Where does the word "equipment" appear in the data? Copy every line that holds it.
↓↓↓
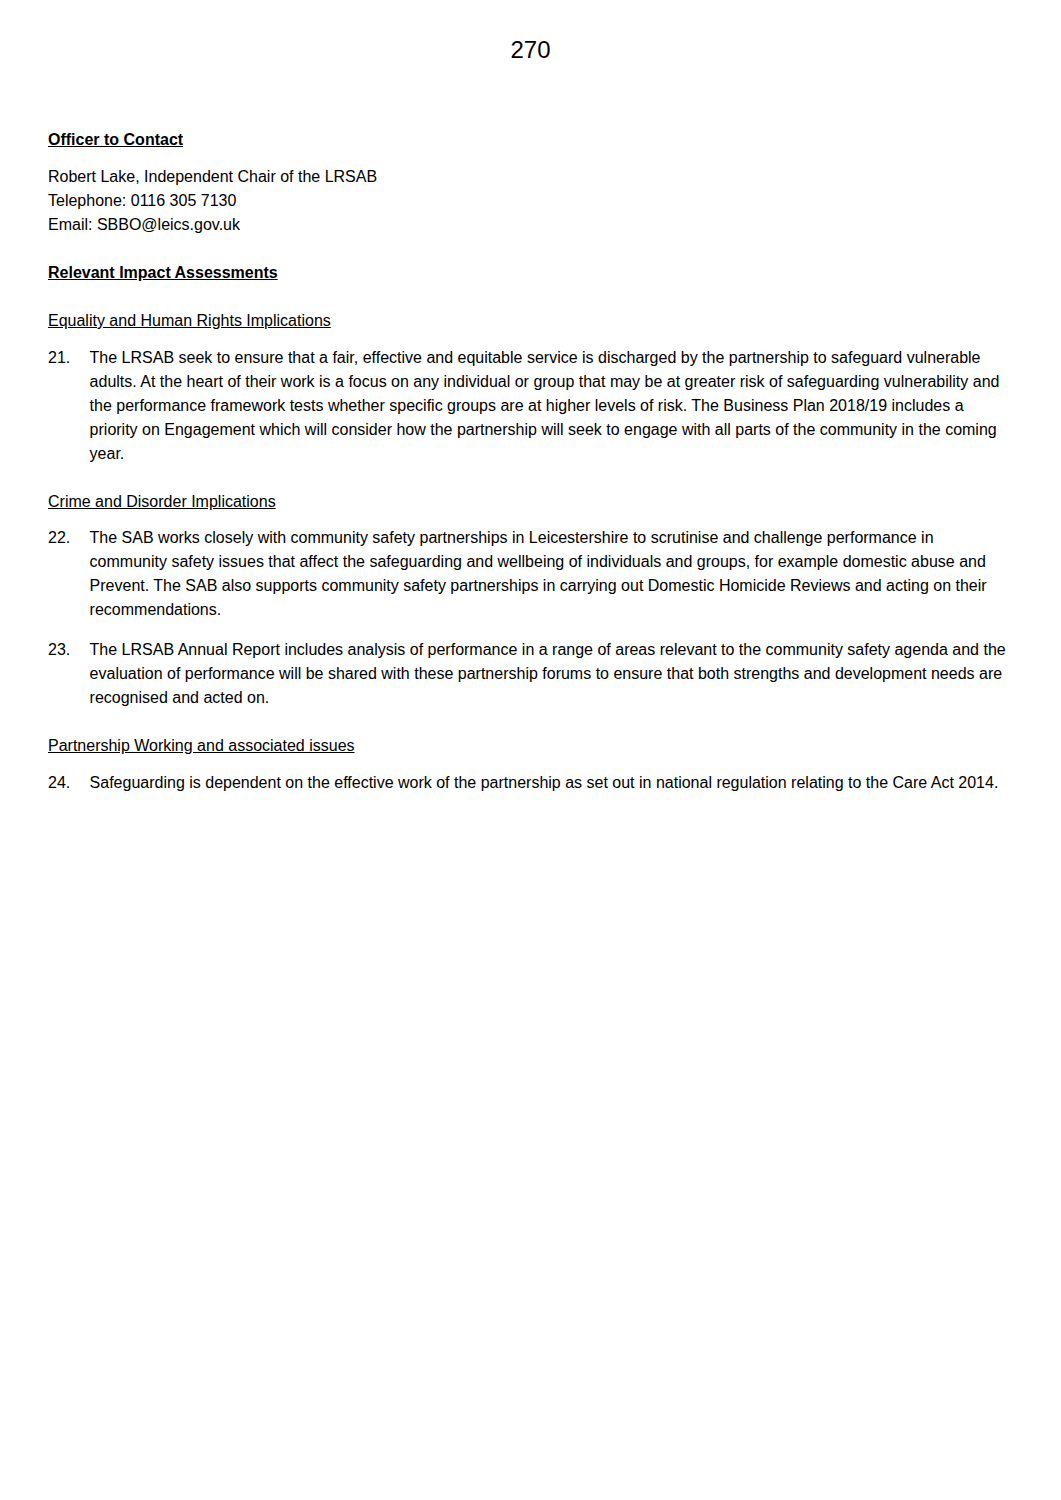270
Officer to Contact
Robert Lake, Independent Chair of the LRSAB
Telephone: 0116 305 7130
Email: SBBO@leics.gov.uk
Relevant Impact Assessments
Equality and Human Rights Implications
21. The LRSAB seek to ensure that a fair, effective and equitable service is discharged by the partnership to safeguard vulnerable adults. At the heart of their work is a focus on any individual or group that may be at greater risk of safeguarding vulnerability and the performance framework tests whether specific groups are at higher levels of risk. The Business Plan 2018/19 includes a priority on Engagement which will consider how the partnership will seek to engage with all parts of the community in the coming year.
Crime and Disorder Implications
22. The SAB works closely with community safety partnerships in Leicestershire to scrutinise and challenge performance in community safety issues that affect the safeguarding and wellbeing of individuals and groups, for example domestic abuse and Prevent. The SAB also supports community safety partnerships in carrying out Domestic Homicide Reviews and acting on their recommendations.
23. The LRSAB Annual Report includes analysis of performance in a range of areas relevant to the community safety agenda and the evaluation of performance will be shared with these partnership forums to ensure that both strengths and development needs are recognised and acted on.
Partnership Working and associated issues
24. Safeguarding is dependent on the effective work of the partnership as set out in national regulation relating to the Care Act 2014.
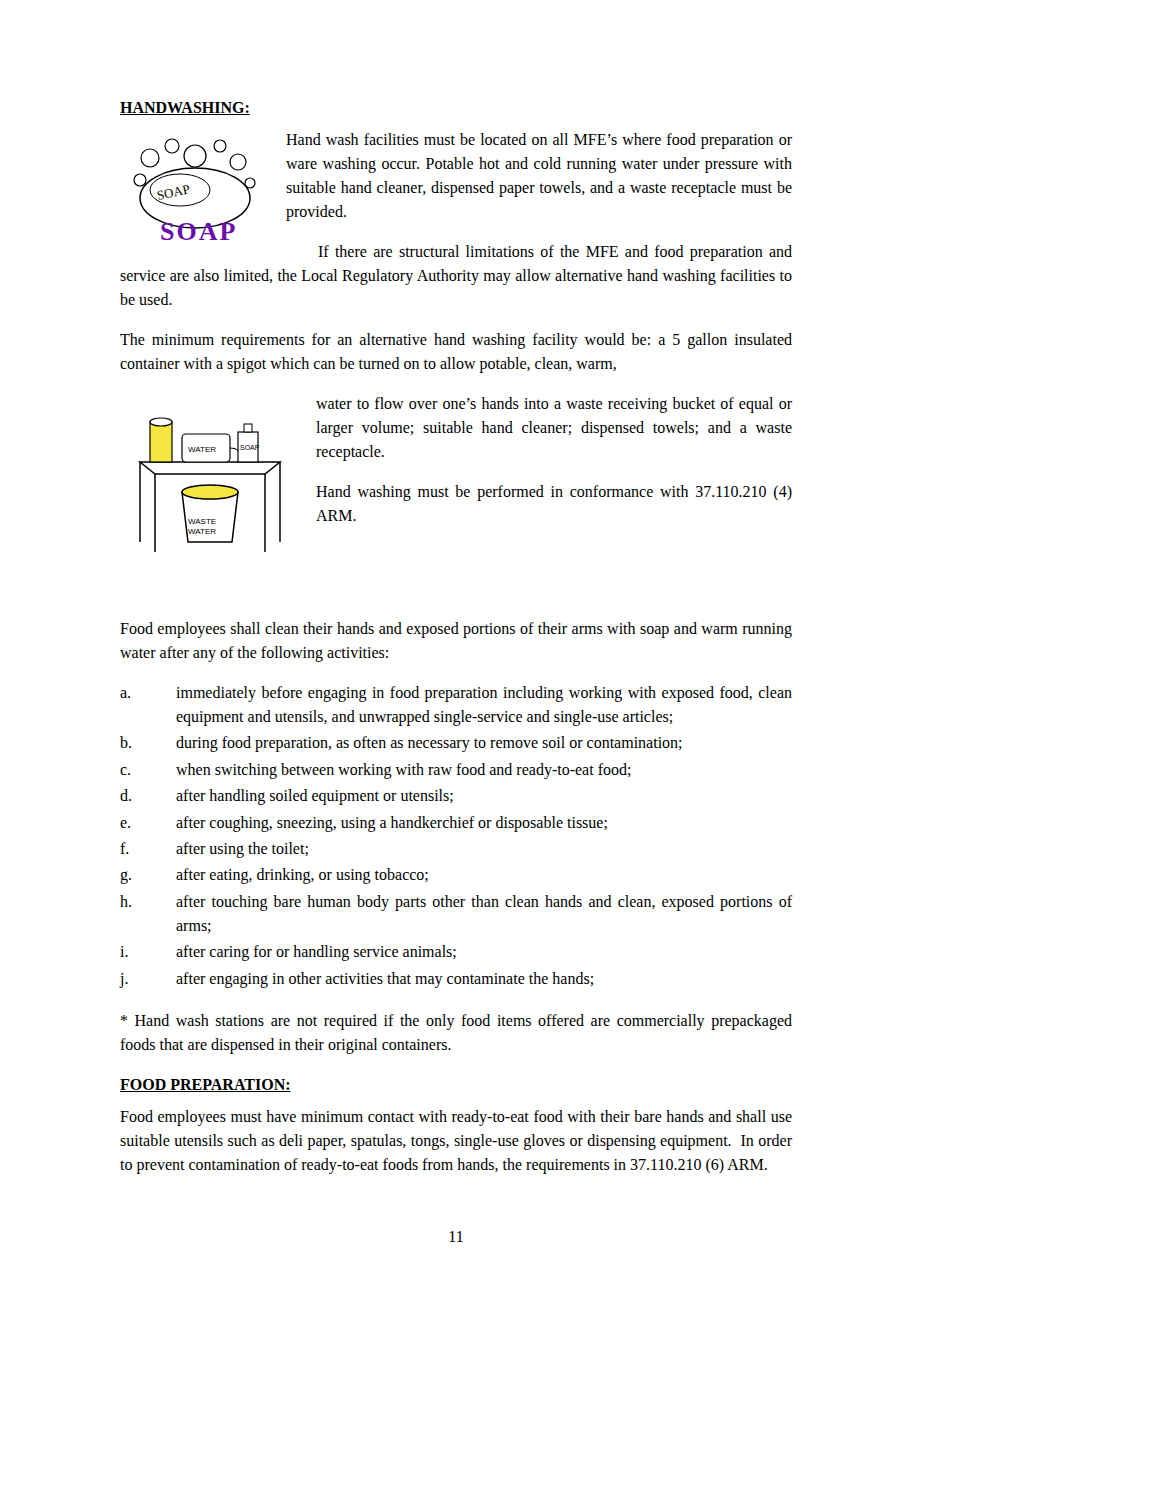HANDWASHING:
SOAP SOAP
Hand wash facilities must be located on all MFE’s where food preparation or ware washing occur. Potable hot and cold running water under pressure with suitable hand cleaner, dispensed paper towels, and a waste receptacle must be provided.
If there are structural limitations of the MFE and food preparation and service are also limited, the Local Regulatory Authority may allow alternative hand washing facilities to be used.
The minimum requirements for an alternative hand washing facility would be: a 5 gallon insulated container with a spigot which can be turned on to allow potable, clean, warm,
WATER SOAP WASTE WATER
water to flow over one’s hands into a waste receiving bucket of equal or larger volume; suitable hand cleaner; dispensed towels; and a waste receptacle.
Hand washing must be performed in conformance with 37.110.210 (4) ARM.
Food employees shall clean their hands and exposed portions of their arms with soap and warm running water after any of the following activities:
| a. | immediately before engaging in food preparation including working with exposed food, clean equipment and utensils, and unwrapped single-service and single-use articles; |
| b. | during food preparation, as often as necessary to remove soil or contamination; |
| c. | when switching between working with raw food and ready-to-eat food; |
| d. | after handling soiled equipment or utensils; |
| e. | after coughing, sneezing, using a handkerchief or disposable tissue; |
| f. | after using the toilet; |
| g. | after eating, drinking, or using tobacco; |
| h. | after touching bare human body parts other than clean hands and clean, exposed portions of arms; |
| i. | after caring for or handling service animals; |
| j. | after engaging in other activities that may contaminate the hands; |
* Hand wash stations are not required if the only food items offered are commercially prepackaged foods that are dispensed in their original containers.
FOOD PREPARATION:
Food employees must have minimum contact with ready-to-eat food with their bare hands and shall use suitable utensils such as deli paper, spatulas, tongs, single-use gloves or dispensing equipment. In order to prevent contamination of ready-to-eat foods from hands, the requirements in 37.110.210 (6) ARM.
11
↑↑↑
## Result for this task
| a. | immediately before engaging in food preparation including working with exposed food, clean equipment and utensils, and unwrapped single-service and single-use articles; |
| d. | after handling soiled equipment or utensils; |
Food employees must have minimum contact with ready-to-eat food with their bare hands and shall use suitable utensils such as deli paper, spatulas, tongs, single-use gloves or dispensing equipment. In order to prevent contamination of ready-to-eat foods from hands, the requirements in 37.110.210 (6) ARM.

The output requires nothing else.